Ваша задача:
Дословно перепечатайте из отрывка о Петрашевском всё, начиная со слов "Библиотека получает более" и вплоть до слов "Петрашевский выстрадал каторгой.".

Выбранный отрывок:
== == ==
Библиотека получает более 20 периодических изданий. Читатели воочию могут убедиться, насколько раздвинулись рамки проблем, ставших ныне предметом гласного обсуждения. Разве можно сравнить «Современник» или «Русское слово», когда в них писал Белинский, с «Современником» Некрасова и Чернышевского. Обидно, что Ханыков в свое время так и не познакомил его с Николаем Гавриловичем. Он завидует Чернышевскому, имеющему возможность высказать вслух именно те мысли, которые Петрашевский выстрадал каторгой.

А проповедь Герцена! «Колокол». Его удары долетают и до Иркутска. Петрашевский добывает почти все номера. Герцен зовет к революции. И призыв его находит отклик. Петрашевский тоже не против революции, но разве подготовлена к ней Сибирь? Нет, это темное царство. Нужны тысячи пропагаторов и годы, чтобы раскачать этот край. Петрашевский делает все от него зависящее. Он держится старой тактики обличения. А каков результат?

Просвещенное сатрапство Муравьева по-прежнему торжествует. Но именно сейчас оно просто нестерпимо. И чего стоит теперь генерал-губернаторский показной либерализм!
== == ==
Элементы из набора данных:
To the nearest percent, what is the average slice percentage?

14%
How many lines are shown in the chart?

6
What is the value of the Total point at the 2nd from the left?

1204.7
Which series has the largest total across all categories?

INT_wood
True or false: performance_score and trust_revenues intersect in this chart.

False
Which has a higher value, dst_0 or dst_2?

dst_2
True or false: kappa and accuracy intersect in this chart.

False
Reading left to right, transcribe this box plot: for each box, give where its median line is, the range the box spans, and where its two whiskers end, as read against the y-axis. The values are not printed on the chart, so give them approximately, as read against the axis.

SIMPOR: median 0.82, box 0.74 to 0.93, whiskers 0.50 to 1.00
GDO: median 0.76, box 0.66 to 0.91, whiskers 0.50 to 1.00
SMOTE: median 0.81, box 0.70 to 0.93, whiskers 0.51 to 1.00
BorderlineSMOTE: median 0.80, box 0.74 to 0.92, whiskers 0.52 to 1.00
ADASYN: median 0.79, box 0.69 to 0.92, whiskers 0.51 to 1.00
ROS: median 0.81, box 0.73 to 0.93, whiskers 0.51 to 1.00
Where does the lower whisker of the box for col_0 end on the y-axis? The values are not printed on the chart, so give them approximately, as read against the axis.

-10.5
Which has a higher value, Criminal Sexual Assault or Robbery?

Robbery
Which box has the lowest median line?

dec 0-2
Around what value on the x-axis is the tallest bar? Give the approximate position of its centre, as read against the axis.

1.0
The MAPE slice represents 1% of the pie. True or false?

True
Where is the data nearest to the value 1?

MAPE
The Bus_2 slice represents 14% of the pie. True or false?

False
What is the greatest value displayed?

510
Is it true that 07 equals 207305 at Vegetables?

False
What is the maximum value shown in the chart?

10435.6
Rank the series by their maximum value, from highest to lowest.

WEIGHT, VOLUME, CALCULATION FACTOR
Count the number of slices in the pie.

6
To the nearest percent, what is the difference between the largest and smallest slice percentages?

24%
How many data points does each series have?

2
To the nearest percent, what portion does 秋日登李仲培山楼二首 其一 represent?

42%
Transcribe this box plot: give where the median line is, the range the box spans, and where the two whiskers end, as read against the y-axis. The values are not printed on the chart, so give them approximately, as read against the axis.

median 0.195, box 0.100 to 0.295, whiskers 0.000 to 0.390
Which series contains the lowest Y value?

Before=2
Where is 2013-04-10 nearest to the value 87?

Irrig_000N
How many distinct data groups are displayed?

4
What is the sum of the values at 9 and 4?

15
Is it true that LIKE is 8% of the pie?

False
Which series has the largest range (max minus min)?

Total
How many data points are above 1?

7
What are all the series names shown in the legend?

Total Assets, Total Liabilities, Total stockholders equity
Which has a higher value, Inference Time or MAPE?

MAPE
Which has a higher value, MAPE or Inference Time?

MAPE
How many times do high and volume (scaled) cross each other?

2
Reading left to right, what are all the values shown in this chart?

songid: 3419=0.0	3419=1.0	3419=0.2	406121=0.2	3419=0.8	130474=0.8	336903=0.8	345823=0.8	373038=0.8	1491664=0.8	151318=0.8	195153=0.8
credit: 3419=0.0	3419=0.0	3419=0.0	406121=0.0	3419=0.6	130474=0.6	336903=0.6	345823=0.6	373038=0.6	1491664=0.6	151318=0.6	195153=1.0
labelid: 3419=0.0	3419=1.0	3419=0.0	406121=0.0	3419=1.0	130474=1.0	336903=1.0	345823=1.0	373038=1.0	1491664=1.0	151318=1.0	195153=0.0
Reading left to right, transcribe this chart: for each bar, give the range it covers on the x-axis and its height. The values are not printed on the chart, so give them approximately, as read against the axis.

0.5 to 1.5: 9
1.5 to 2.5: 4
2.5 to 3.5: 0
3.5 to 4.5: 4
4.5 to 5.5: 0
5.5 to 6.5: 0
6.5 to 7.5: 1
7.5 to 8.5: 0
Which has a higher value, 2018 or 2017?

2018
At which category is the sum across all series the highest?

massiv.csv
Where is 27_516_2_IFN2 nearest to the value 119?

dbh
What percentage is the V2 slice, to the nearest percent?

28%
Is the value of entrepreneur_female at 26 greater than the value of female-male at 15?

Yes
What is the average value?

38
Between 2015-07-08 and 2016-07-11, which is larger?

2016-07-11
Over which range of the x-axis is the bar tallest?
== == ==
Ожидаемый ответ:
Библиотека получает более 20 периодических изданий. Читатели воочию могут убедиться, насколько раздвинулись рамки проблем, ставших ныне предметом гласного обсуждения. Разве можно сравнить «Современник» или «Русское слово», когда в них писал Белинский, с «Современником» Некрасова и Чернышевского. Обидно, что Ханыков в свое время так и не познакомил его с Николаем Гавриловичем. Он завидует Чернышевскому, имеющему возможность высказать вслух именно те мысли, которые Петрашевский выстрадал каторгой.